Gotham Finally Did It

The problem with a show as relentlessly bonkers as Gotham is that it’s hard to make one episode’s craziness stand out from another. But last night’s episode, “A Beautiful Darkness,” shocked me on more than one occasion, mainly because Bruce Wayne met a DC character I never, ever expected he’d meet.

Gotham Finally Did It

It was Batman, of course.

Yes, this show is about young Bruce Wayne (David Mazouz), and no, time travel was not involved. Instead, Bruce – who, after failing to prevent Ra’s al Ghul from slitting the throat of a young child earlier in the season, has tried to drown his desire to fight crime with booze and casual hook-ups and general rich teen hedonism – gets scratched by Poison Ivy, who has now aged up from a teen into a full adult thanks to some mysterious Chinese potions, which also gave her the ability to murder anyone she scratches by making plants grow inside them. Ivy’s scratches also provide hallucinations while the victim is dying, apparently, a side effect which exists solely so Bruce can go on a mental journey that starts with Ra’s al Ghul cutting his face off, and turns into a party at Wayne Manor where Gordon has a mustache, Lee is dressed as Cleopatra for some reason, and Bullock is holding a rooster.

Eventually, this happens:

Bruce meets Batman. Look, I know it’s kind of hilarious when you put the whisper-thin Mazouz next to a CG shadow in the bodybuilder shape of the comic book Batman, and I know this Batman doesn’t have a bat-ears on his cowl, but let’s not kid ourselves as to his identity. After all, when the figure leaps at Bruce he explodes in a swarm of bats, marking what I’m pretty confident is the first time Bruce Wayne has ever seen a bat on this goddamn show.

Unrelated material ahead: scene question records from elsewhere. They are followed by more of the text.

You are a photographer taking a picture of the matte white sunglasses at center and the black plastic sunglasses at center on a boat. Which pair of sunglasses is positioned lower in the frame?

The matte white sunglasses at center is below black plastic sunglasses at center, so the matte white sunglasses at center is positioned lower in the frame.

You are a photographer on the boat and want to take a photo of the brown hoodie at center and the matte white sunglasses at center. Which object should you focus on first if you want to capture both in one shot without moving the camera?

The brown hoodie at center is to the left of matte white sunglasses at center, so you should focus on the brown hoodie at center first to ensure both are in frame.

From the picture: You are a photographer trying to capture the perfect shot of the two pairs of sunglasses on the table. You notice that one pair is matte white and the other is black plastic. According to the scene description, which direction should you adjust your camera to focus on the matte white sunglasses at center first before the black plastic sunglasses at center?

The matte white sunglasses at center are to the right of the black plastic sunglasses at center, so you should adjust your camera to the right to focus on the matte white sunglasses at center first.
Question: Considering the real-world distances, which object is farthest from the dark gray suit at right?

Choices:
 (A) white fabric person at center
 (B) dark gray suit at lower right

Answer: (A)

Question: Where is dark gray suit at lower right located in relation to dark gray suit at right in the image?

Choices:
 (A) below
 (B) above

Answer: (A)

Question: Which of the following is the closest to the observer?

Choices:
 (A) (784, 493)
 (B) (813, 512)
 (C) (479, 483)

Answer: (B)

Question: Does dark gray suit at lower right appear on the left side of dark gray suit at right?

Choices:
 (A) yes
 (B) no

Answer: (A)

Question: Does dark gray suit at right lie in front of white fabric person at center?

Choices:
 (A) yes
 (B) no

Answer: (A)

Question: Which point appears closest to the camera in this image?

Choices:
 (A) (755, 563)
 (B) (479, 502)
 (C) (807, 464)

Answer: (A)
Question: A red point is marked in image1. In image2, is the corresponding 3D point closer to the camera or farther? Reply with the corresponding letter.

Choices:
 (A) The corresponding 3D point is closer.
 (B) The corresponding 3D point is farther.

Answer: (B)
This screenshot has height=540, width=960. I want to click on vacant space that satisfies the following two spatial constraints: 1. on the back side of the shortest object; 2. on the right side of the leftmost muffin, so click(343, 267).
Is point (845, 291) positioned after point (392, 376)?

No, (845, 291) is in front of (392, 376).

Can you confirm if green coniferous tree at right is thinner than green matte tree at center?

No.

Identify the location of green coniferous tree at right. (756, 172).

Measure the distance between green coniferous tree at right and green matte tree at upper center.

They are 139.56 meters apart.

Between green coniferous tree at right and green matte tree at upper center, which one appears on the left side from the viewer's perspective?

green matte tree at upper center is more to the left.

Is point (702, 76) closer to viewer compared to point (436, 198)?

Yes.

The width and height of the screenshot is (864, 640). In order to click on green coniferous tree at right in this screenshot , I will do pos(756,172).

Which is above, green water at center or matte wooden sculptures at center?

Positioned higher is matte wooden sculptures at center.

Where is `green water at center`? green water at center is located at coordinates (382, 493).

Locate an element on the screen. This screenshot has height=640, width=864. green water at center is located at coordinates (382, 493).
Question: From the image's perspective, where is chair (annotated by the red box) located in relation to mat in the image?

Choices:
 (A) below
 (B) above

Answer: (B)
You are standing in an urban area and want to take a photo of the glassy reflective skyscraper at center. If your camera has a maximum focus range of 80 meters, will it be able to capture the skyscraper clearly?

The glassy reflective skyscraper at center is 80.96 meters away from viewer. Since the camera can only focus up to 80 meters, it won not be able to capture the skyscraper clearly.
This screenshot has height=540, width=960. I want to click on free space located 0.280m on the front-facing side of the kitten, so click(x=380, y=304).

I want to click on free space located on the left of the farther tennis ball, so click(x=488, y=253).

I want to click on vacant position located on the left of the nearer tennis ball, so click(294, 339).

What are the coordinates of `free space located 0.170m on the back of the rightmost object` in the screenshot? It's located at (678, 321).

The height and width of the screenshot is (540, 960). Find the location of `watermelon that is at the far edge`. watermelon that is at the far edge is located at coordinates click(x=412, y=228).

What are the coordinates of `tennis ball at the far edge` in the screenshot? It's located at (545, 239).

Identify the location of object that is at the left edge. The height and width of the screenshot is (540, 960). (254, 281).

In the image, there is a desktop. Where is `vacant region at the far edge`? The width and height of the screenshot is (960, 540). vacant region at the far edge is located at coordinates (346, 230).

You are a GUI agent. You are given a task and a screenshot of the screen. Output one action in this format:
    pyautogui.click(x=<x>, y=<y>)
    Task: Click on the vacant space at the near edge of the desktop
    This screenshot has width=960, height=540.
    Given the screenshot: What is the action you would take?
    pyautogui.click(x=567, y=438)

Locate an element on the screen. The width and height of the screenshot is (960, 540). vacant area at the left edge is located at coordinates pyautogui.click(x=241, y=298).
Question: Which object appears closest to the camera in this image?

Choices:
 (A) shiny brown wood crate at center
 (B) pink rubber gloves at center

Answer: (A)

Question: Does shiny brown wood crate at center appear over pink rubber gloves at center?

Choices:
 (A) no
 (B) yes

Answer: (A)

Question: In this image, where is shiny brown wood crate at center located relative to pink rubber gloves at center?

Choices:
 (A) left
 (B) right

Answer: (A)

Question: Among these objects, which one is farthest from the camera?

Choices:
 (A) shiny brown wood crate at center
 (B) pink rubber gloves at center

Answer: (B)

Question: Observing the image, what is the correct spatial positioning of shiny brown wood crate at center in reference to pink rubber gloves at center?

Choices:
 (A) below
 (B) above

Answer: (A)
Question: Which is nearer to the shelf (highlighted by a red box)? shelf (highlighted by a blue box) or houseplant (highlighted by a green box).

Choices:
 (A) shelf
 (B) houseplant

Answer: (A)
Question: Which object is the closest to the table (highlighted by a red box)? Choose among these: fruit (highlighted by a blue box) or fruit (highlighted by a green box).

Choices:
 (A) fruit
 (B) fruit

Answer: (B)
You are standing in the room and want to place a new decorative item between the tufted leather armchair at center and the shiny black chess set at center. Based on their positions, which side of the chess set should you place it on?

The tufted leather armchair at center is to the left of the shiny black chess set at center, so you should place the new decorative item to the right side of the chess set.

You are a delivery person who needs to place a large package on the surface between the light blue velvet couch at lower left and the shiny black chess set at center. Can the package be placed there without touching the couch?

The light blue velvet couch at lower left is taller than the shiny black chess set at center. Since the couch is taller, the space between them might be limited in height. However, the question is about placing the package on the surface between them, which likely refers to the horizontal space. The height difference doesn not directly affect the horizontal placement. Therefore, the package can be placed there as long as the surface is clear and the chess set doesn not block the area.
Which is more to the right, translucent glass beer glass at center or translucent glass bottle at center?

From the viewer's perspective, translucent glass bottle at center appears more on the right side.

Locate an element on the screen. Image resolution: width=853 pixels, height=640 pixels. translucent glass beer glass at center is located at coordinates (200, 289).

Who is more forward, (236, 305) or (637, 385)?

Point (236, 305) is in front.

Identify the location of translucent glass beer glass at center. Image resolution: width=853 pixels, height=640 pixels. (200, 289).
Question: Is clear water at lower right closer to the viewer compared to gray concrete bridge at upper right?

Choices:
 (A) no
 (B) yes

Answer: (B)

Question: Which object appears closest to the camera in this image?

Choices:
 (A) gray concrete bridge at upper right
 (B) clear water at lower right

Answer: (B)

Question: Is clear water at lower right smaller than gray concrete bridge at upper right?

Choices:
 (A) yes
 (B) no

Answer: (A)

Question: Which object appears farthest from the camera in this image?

But there’s something really, really cool here, too. Bruce had only dabbled in mask-based vigilantism for a while before the Ra’s al Ghul incident sent him down the path of billionaire playteen. Of course his true desire is to fight crime, and the idea that Batman is the “real” Bruce Wayne while Bruce is the performance is nothing new. But Gotham posits that somewhere in his subconscious he already is Batman — not just a guy who obsessed with fighting crime as a vigilante, but a guy who wants to fight crime by being a vigilante who wears a cape and uses preternaturally deep voice, in order to become an urban legend that inspires fear among all of Gotham’s criminals. The idea that Bruce had this theatricality inside him, long before he had any kind of plan, is sort of fascinating.

If nothing else, Gotham is always at it’s most satisfying when Bruce takes firm steps to becoming Batman, and getting hit with a swarm of bats — even in a weird plant-death hallucination – is a major, major advancement.

PS – Also in this episode: The Joker made the Penguin out on a clown costume and then the Joker went to kill Penguin but Penguin mimed he was in a box and Joker couldn’t get to him.